Download or read book Work and Revolution in France written by William H. Sewell, Jr and published by Cambridge University Press. This book was released on 1980-10-31 with total page 356 pages. Available in PDF, EPUB and Kindle. Book excerpt: Sewell synthesizes the material on the social history of the French labor movement from its formative period to the first half of the 19th century. Centers on the Revolutions of 1789, 1830 and 1848.

Book The Great War

    Book Details:
  • Author : John Howard Morrow
  • Publisher : Psychology Press
  • Release : 2004
  • ISBN : 9780415204408
  • Pages : 388 pages

Download or read book The Great War written by John Howard Morrow and published by Psychology Press. This book was released on 2004 with total page 388 pages. Available in PDF, EPUB and Kindle. Book excerpt: Includes index . bibliography, p. [333] - 347.

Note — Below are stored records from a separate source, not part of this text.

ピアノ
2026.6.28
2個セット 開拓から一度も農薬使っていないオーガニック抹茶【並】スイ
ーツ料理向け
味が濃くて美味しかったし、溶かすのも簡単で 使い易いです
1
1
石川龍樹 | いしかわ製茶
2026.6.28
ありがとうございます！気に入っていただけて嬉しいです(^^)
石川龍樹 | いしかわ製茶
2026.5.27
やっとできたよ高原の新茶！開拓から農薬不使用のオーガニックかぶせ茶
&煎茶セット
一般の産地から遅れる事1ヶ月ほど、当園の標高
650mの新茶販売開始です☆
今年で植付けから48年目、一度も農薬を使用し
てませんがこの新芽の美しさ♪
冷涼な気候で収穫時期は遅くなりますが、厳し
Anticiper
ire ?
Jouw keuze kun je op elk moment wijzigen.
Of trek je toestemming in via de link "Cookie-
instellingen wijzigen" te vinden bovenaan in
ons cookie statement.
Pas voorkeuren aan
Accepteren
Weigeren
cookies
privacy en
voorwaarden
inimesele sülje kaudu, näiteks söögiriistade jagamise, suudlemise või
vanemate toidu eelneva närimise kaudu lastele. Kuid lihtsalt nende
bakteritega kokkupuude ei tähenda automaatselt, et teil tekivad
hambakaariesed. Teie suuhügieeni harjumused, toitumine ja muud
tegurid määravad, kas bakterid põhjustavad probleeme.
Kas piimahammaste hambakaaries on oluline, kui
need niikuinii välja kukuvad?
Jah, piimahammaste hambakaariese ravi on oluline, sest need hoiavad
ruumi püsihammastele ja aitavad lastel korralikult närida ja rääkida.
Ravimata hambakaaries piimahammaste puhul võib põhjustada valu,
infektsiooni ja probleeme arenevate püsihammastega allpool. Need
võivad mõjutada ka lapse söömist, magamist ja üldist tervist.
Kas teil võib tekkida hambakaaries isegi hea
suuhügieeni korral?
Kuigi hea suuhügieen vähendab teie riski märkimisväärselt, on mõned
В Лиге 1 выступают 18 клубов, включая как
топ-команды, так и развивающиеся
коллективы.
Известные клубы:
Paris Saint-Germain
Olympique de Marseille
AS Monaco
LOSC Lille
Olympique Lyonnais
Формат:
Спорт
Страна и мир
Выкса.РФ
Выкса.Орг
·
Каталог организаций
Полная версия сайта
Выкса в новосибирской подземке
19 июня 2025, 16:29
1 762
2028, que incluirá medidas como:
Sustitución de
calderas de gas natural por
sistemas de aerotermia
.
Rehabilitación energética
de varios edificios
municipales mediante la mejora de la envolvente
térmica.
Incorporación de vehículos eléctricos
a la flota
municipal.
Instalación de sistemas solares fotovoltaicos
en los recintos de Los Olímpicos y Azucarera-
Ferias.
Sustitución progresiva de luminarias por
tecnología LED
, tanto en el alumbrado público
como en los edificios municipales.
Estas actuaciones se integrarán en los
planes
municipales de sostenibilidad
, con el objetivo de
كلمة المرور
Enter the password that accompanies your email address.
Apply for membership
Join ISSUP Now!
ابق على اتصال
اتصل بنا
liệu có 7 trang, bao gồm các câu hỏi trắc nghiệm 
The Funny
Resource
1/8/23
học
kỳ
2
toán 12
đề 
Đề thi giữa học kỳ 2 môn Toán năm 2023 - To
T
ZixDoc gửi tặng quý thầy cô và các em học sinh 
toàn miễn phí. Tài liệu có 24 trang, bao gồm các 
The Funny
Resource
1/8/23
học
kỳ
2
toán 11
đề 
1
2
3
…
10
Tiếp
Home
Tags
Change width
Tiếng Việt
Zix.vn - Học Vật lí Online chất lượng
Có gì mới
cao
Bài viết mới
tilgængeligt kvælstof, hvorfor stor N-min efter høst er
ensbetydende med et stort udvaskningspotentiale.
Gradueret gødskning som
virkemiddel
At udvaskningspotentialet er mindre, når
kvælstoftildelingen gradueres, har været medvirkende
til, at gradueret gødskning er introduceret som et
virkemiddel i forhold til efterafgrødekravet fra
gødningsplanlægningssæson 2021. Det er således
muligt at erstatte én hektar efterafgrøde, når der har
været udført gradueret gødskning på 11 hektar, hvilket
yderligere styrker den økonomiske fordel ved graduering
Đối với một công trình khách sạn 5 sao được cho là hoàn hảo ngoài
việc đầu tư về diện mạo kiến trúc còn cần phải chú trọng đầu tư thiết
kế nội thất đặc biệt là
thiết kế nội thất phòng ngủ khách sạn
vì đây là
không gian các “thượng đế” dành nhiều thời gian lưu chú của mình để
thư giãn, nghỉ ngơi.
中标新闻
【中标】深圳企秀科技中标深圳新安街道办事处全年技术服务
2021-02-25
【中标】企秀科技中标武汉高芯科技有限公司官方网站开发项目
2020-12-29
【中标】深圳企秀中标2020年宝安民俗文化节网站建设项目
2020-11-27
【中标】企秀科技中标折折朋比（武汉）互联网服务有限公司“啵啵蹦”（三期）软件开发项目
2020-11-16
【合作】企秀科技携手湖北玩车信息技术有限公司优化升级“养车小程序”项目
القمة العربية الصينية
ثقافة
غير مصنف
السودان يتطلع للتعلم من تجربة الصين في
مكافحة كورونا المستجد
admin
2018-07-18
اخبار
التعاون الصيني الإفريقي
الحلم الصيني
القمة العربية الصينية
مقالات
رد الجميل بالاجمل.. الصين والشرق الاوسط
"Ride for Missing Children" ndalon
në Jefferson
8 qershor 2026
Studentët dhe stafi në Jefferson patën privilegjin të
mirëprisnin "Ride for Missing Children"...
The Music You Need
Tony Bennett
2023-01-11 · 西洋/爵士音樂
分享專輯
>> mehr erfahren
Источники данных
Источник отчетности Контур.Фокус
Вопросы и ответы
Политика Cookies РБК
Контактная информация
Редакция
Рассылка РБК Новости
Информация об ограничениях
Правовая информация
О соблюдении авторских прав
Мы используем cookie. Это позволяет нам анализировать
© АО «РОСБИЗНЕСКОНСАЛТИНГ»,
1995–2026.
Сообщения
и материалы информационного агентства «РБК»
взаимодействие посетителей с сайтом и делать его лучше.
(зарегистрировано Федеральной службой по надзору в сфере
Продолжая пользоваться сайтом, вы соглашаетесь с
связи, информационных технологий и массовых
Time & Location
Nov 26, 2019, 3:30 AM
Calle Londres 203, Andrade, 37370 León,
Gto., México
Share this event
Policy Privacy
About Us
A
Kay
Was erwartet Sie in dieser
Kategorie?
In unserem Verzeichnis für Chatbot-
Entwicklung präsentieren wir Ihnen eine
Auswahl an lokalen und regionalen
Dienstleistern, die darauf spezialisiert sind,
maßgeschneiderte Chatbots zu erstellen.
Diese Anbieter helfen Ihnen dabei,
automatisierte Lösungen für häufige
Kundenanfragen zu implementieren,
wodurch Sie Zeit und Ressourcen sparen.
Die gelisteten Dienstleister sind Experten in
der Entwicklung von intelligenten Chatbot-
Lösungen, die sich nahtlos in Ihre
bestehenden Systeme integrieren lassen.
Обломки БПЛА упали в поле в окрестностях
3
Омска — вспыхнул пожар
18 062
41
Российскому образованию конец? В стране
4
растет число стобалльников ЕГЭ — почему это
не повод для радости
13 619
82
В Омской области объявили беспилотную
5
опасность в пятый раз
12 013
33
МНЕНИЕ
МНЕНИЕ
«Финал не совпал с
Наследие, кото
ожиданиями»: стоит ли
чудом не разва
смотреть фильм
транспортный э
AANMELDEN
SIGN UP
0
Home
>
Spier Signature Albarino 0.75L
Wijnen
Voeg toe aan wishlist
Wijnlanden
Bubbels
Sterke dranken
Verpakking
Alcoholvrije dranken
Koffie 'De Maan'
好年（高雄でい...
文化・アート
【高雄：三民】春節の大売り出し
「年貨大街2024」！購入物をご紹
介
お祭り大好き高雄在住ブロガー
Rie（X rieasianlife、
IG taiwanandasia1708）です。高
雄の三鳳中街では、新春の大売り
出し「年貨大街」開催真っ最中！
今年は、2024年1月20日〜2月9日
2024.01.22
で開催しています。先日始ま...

Book The Man Who Thought He Was Napoleon

Download or read book The Man Who Thought He Was Napoleon written by Laure Murat and published by University of Chicago Press. This book was released on 2014-09-15 with total page 305 pages. Available in PDF, EPUB and Kindle. Book excerpt: The Man Who Thought He Was Napoleon is built around a bizarre historical event and an off-hand challenge. The event? In December 1840, nearly twenty years after his death, the remains of Napoleon were returned to Paris for burial—and the next day, the director of a Paris hospital for the insane admitted fourteen men who claimed to be Napoleon. The challenge, meanwhile, is the claim by great French psychiatrist Jean-Étienne-Dominique Esquirol (1772–1840) that he could recount the history of France through asylum registries. From those two components, Laure Murat embarks on an exploration of the surprising relationship between history and madness. She uncovers countless stories of patients whose delusions seem to be rooted in the historical or political traumas of their time, like the watchmaker who believed he lived with a new head, his original having been removed at the guillotine. In the troubled wake of the Revolution, meanwhile, French physicians diagnosed a number of mental illnesses tied to current events, from “revolutionary neuroses” and “democratic disease” to the “ambitious monomania” of the Restoration. How, Murat asks, do history and psychiatry, the nation and the individual psyche, interface? A fascinating history of psychiatry—but of a wholly new sort—The Man Who Thought He Was Napoleon offers the first sustained analysis of the intertwined discourses of madness, psychiatry, history, and political theory.